The Catholic woman was freed from death row and ordered to be treated in a psychiatric hospital until deemed eligible for a complete pardon from the sultan of the Malaysian state of Kelantan.

Church leaders in Atambua in Indonesia’s East Nusa Tenggara province, applauded the decision.

“I truly thank God that she is freed from the death penalty. People cannot take other people’s lives,” Father Gregorius Zainudin Dudy, former secretary of the Commission for Justice and Peace, said on August 26.

Soik, who comes from the Belu district of East Nusa Tenggara, was charged with murder after her 60-year-old employer, who had Parkinson’s disease, was found dead in December 2010.

The Church, along with numerous non-government organisations, had been advocating for her acquittal.

Father Dudy explained, “In 2010, we—representing the commission and non-government organisations—wrote to President Susilo Bambang Yudhoyono when he was visiting Atambua. We urged him to help free Soik from the death penalty because she was still young when she was taken to Malaysia and also suffers from a mental illness.” 

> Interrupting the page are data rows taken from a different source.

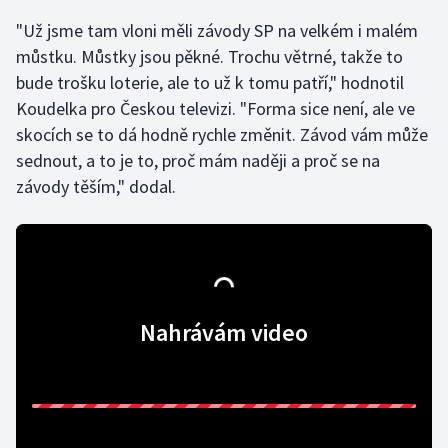
"Už jsme tam vloni měli závody SP na velkém i malém
Moderní pětiboj
můstku. Můstky jsou pěkné. Trochu větrné, takže to
Motorsport
bude trošku loterie, ale to už k tomu patří," hodnotil
Koudelka pro Českou televizi. "Forma sice není, ale ve
Olympijské hry
skocích se to dá hodně rychle změnit. Závod vám může
sednout, a to je to, proč mám naději a proč se na
Parasport
závody těším," dodal.
Plavání
Plážový volejbal
Ragby
Nahrávám video
Rychlobruslení
Rychlostní kanoistika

Soik arrived in Malaysia in September 2010, after being approached by brokers offering to get her a job. The men falsified papers, saying she was legally allowed to work when actually she was only 17-years-old.
However, her passport stated that she was born on 8 June 1989.

“Her release from the death penalty should also make us aware that we should be more careful in applying for jobs overseas,” Father Dudy said.

Sister Genoveva Bikan, from the Missionary Sisters Servants of the Holy Spirit in Timor, said the outcome was the result of years of agitating along with other non-government organisations.

“When we made such a strong collaboration, the government could hear our voices,” she said.

She recalled that her group and others often jointly organised peaceful protests including a candlelight vigil in Atambua in October 2013, attended by thousands of people.  

Soik’s uncle, Kornelis Bere Mau, said he hopes the court will eventually release his niece.

“She is free from the death penalty and is being treated in the hospital now. But we, her family, do hope that she will come home soon,” he said.

Anis Hidayah, the executive director of the Jakarta-based Migrant Care, which deals with issues faced by migrant workers, said, “Soik’s release from the death penalty should be a trigger for the Indonesian government to immediately eliminate the death penalty.”

Hidayah said that 272 Indonesian migrant workers now face the death penalty in China, Malaysia, Saudi Arabia, Singapore and Qatar.


“The Indonesian government must take a maximum defensive measure. But it seems that the death penalty implemented in our country will hamper the government from doing so,” she said.